WORK TASK> Each line that has the string "false" must be copied from the records below.

Stored data entries>
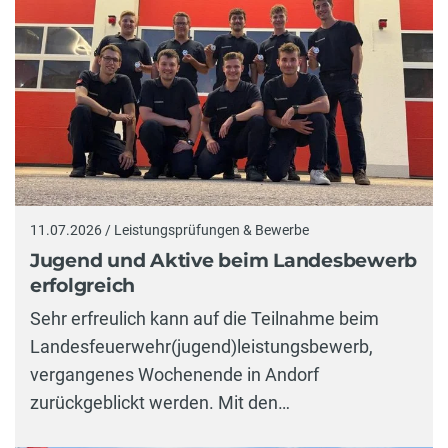
11.07.2026 / Leistungsprüfungen & Bewerbe
Jugend und Aktive beim Landesbewerb
erfolgreich
Sehr erfreulich kann auf die Teilnahme beim
Landesfeuerwehr(jugend)leistungsbewerb,
vergangenes Wochenende in Andorf
zurückgeblickt werden. Mit den…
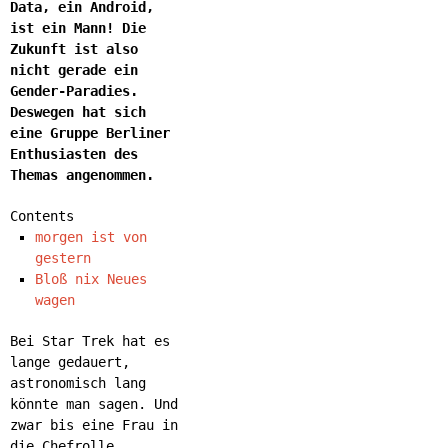
Data, ein Android,
ist ein Mann! Die
Zukunft ist also
nicht gerade ein
Gender-Paradies.
Deswegen hat sich
eine Gruppe Berliner
Enthusiasten des
Themas angenommen.
Contents
morgen ist von
gestern
Bloß nix Neues
wagen
Bei Star Trek hat es
lange gedauert,
astronomisch lang
könnte man sagen. Und
zwar bis eine Frau in
die Chefrolle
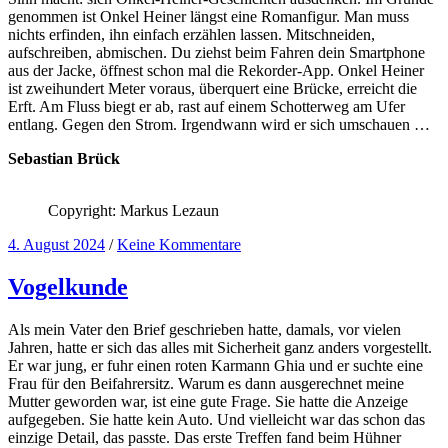
genommen ist Onkel Heiner längst eine Romanfigur. Man muss
nichts erfinden, ihn einfach erzählen lassen. Mitschneiden,
aufschreiben, abmischen. Du ziehst beim Fahren dein Smartphone
aus der Jacke, öffnest schon mal die Rekorder-App. Onkel Heiner
ist zweihundert Meter voraus, überquert eine Brücke, erreicht die
Erft. Am Fluss biegt er ab, rast auf einem Schotterweg am Ufer
entlang. Gegen den Strom. Irgendwann wird er sich umschauen …
Sebastian Brück
Copyright: Markus Lezaun
4. August 2024
/
Keine Kommentare
Vogelkunde
Als mein Vater den Brief geschrieben hatte, damals, vor vielen
Jahren, hatte er sich das alles mit Sicherheit ganz anders vorgestellt.
Er war jung, er fuhr einen roten Karmann Ghia und er suchte eine
Frau für den Beifahrersitz. Warum es dann ausgerechnet meine
Mutter geworden war, ist eine gute Frage. Sie hatte die Anzeige
aufgegeben. Sie hatte kein Auto. Und vielleicht war das schon das
einzige Detail, das passte. Das erste Treffen fand beim Hühner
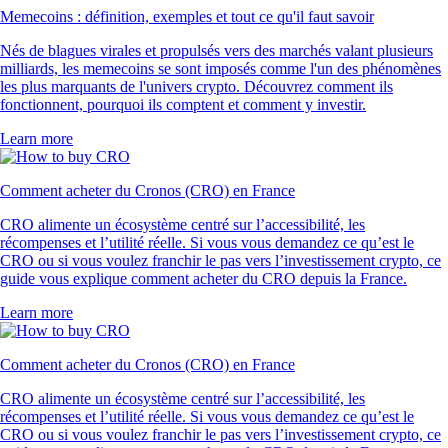
Memecoins : définition, exemples et tout ce qu'il faut savoir
Nés de blagues virales et propulsés vers des marchés valant plusieurs
milliards, les memecoins se sont imposés comme l'un des phénomènes
les plus marquants de l'univers crypto. Découvrez comment ils
fonctionnent, pourquoi ils comptent et comment y investir.
Learn more
Comment acheter du Cronos (CRO) en France
CRO alimente un écosystème centré sur l’accessibilité, les
récompenses et l’utilité réelle. Si vous vous demandez ce qu’est le
CRO ou si vous voulez franchir le pas vers l’investissement crypto, ce
guide vous explique comment acheter du CRO depuis la France.
Learn more
Comment acheter du Cronos (CRO) en France
CRO alimente un écosystème centré sur l’accessibilité, les
récompenses et l’utilité réelle. Si vous vous demandez ce qu’est le
CRO ou si vous voulez franchir le pas vers l’investissement crypto, ce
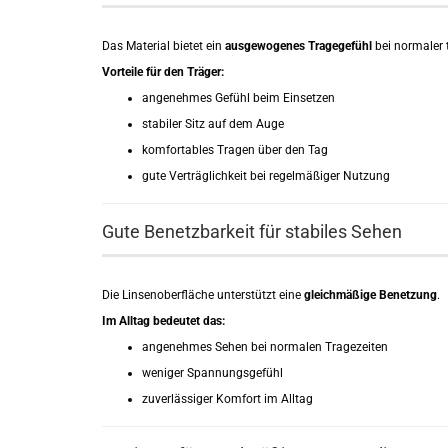
Das Material bietet ein
ausgewogenes Tragegefühl
bei normaler 
Vorteile für den Träger:
angenehmes Gefühl beim Einsetzen
stabiler Sitz auf dem Auge
komfortables Tragen über den Tag
gute Verträglichkeit bei regelmäßiger Nutzung
Gute Benetzbarkeit für stabiles Sehen
Die Linsenoberfläche unterstützt eine
gleichmäßige Benetzung
.
Im Alltag bedeutet das:
angenehmes Sehen bei normalen Tragezeiten
weniger Spannungsgefühl
zuverlässiger Komfort im Alltag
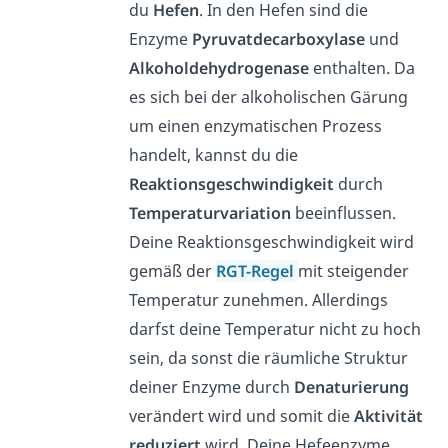
du
Hefen
. In den Hefen sind die
Enzyme
Pyruvatdecarboxylase
und
Alkoholdehydrogenase
enthalten. Da
es sich bei der alkoholischen Gärung
um einen enzymatischen Prozess
handelt, kannst du die
Reaktionsgeschwindigkeit
durch
Temperaturvariation
beeinflussen.
Deine Reaktionsgeschwindigkeit wird
gemäß der
RGT-Regel
mit steigender
Temperatur zunehmen. Allerdings
darfst deine Temperatur nicht zu hoch
sein, da sonst die räumliche Struktur
deiner Enzyme durch
Denaturierung
verändert wird und somit die
Aktivität
reduziert
wird. Deine Hefeenzyme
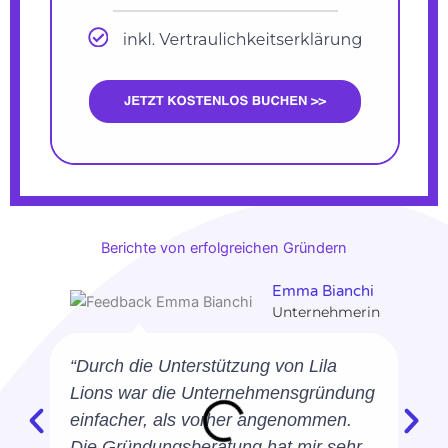
Berichte von erfolgreichen Gründern
Emma Bianchi
Unternehmerin
“Durch die Unterstützung von Lila
Lions war die Unternehmensgründung
einfacher, als vorher angenommen.
Die Gründungsberatung hat mir sehr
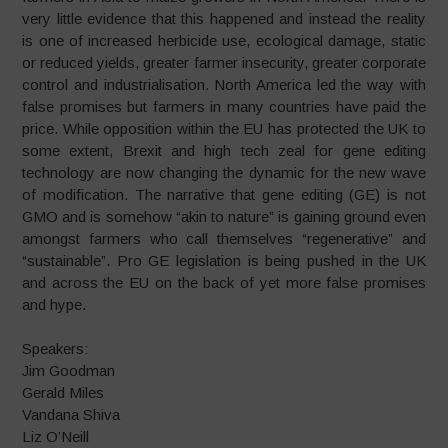
very little evidence that this happened and instead the reality
is one of increased herbicide use, ecological damage, static
or reduced yields, greater farmer insecurity, greater corporate
control and industrialisation. North America led the way with
false promises but farmers in many countries have paid the
price. While opposition within the EU has protected the UK to
some extent, Brexit and high tech zeal for gene editing
technology are now changing the dynamic for the new wave
of modification. The narrative that gene editing (GE) is not
GMO and is somehow “akin to nature” is gaining ground even
amongst farmers who call themselves “regenerative” and
“sustainable”. Pro GE legislation is being pushed in the UK
and across the EU on the back of yet more false promises
and hype.
Speakers:
Jim Goodman
Gerald Miles
Vandana Shiva
Liz O’Neill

ANSWER AREA>
false promises but farmers in many countries have paid the
and across the EU on the back of yet more false promises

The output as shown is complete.